Task set
[a] Quote the post titled "Food, power & meaning" word for word, everything from "Cilantro. You either" down to "the herb itself?".
[b] Answer these questions using the post titled "Food, power & meaning":
(i) Which well-known food does the post name alongside cilantro as both celebrated and detested?
(ii) Which department organized the conference?
(iii) At which university did the conference take place?
[c] List every kind of attendee that the post titled "Food, power & meaning" says was present at the conference.

Provided text
+++
Saturday 10 July 2010

Food, power & meaning

Cilantro. You either hate it or love it. Alongside Marmite, the Mediterranean culinary herb is as famously celebrated as it is detested, regardless of age, gender, class or race. Recently, however, it made the headlines in connection with a different kind of controversy. It had been on a list of banned foodstuffs, part of the ongoing sanctions on the Gaza strip, for quite a while. It is still a mystery as to why decision makers declared the dominant herb as warfare: was it a security threat? Perhaps a luxury product? A personal vendetta against the herb itself?

Either way, the ban on both cilantro and coriander seeds has now been lifted, and regional dishes may once again retain their true flavours.Being deprived of cilantro as part of the conflict could have been the perfect metaphor had it not been a local reality, highlighting the relevancy for a discussion on and through food. Against this backdrop, of an on going Israeli Palestinian conflict and banned herbs an international conference titled “Food, power & meaning in the middle east and the Mediterranean” took place at the university of Beer- Sheva last month. The conference was organized by the department of Anthropology and provided the rare opportunity to research, explore and discuss local matters from a food perspective. Invited speakers, guests and listeners arrived from all corners of the globe, sharing a passion for food, speaking a culinary dialect, and hungry for its meaning; anthropologists, geographers, researchers, students, lawyers, therapists, gastronomes and chefs were all present.
+++
Text extracted from each page:
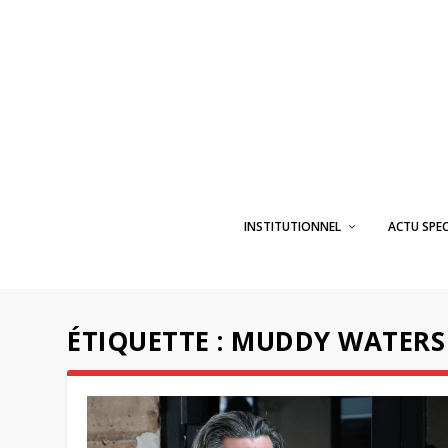
INSTITUTIONNEL
ACTU SPE
ÉTIQUETTE :
MUDDY WATERS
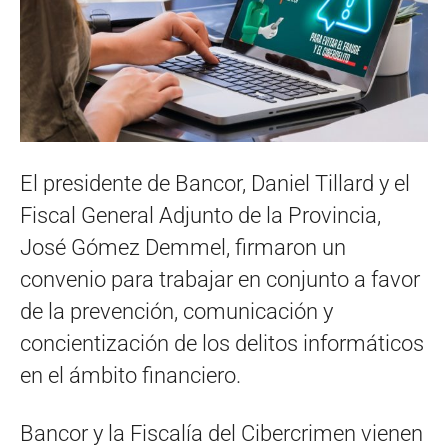
El presidente de Bancor, Daniel Tillard y el
Fiscal General Adjunto de la Provincia,
José Gómez Demmel, firmaron un
convenio para trabajar en conjunto a favor
de la prevención, comunicación y
concientización de los delitos informáticos
en el ámbito financiero.
Bancor y la Fiscalía del Cibercrimen vienen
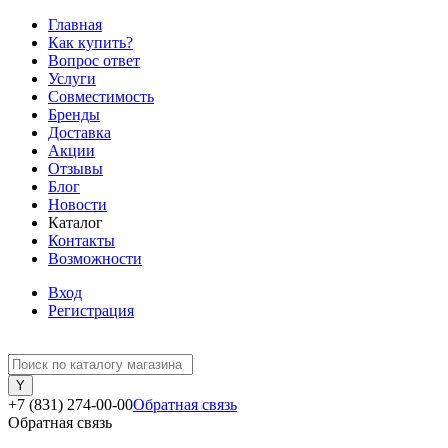
Главная
Как купить?
Вопрос ответ
Услуги
Совместимость
Бренды
Доставка
Акции
Отзывы
Блог
Новости
Каталог
Контакты
Возможности
Вход
Регистрация
+7 (831) 274-00-00
Обратная связь
Обратная связь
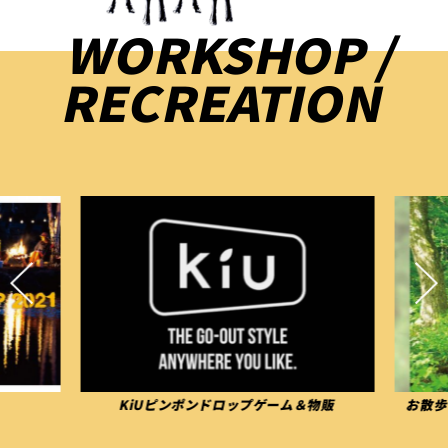
WORKSHOP /
RECREATION
KiUピンポンドロップゲーム＆物販
お散歩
+++
Written answers
[a]
Cilantro. You either hate it or love it. Alongside Marmite, the Mediterranean culinary herb is as famously celebrated as it is detested, regardless of age, gender, class or race. Recently, however, it made the headlines in connection with a different kind of controversy. It had been on a list of banned foodstuffs, part of the ongoing sanctions on the Gaza strip, for quite a while. It is still a mystery as to why decision makers declared the dominant herb as warfare: was it a security threat? Perhaps a luxury product? A personal vendetta against the herb itself?

[b]
(i) Marmite
(ii) The department of Anthropology
(iii) The university of Beer-Sheva

[c]
- anthropologists
- geographers
- researchers
- students
- lawyers
- therapists
- gastronomes
- chefs